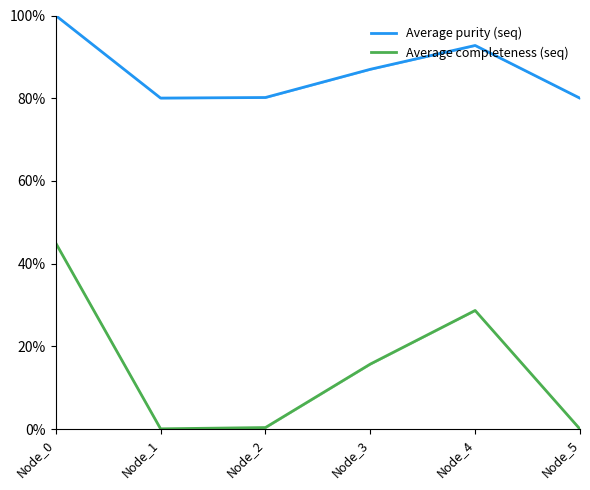

What are all the series names shown in the legend?

Average purity (seq), Average completeness (seq)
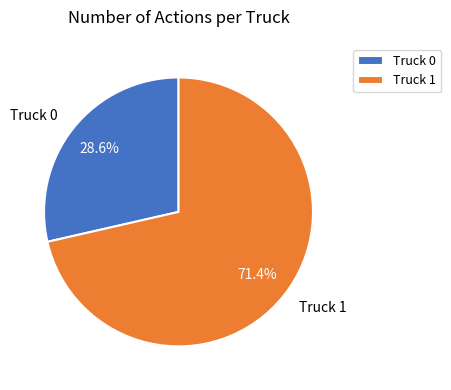

Which slice is the largest?

Truck 1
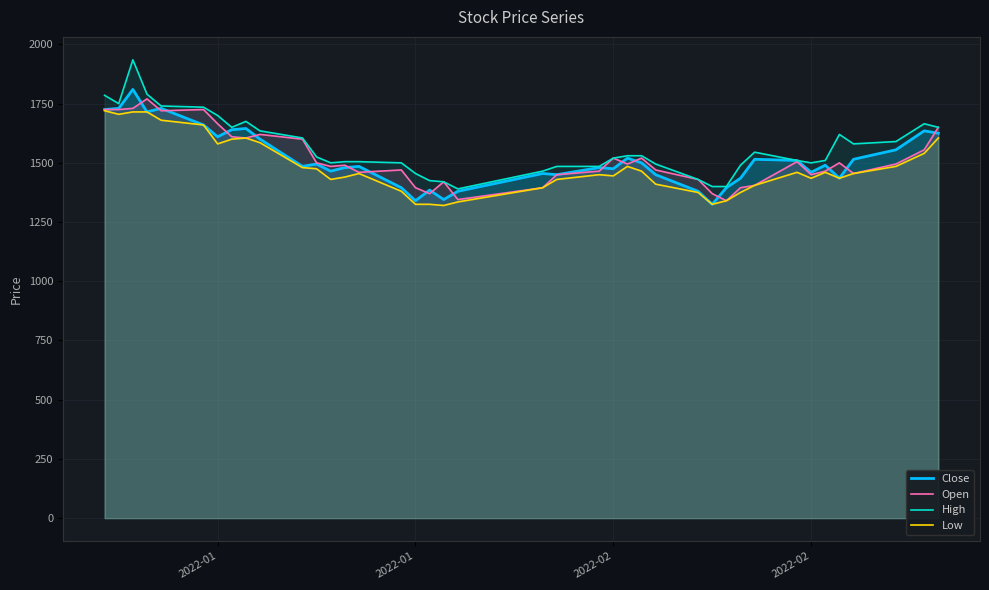

What are all the series names shown in the legend?

Close, Open, High, Low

= = = = = = =

TRY IT
Can you arrange every line of the material above as a numbered list, leaving out blank lines and the pictures?

FINISHED EXERCISE
1. What are all the series names shown in the legend?
2. Average purity (seq), Average completeness (seq)
3. Which slice is the largest?
4. Truck 1
5. What are all the series names shown in the legend?
6. Close, Open, High, Low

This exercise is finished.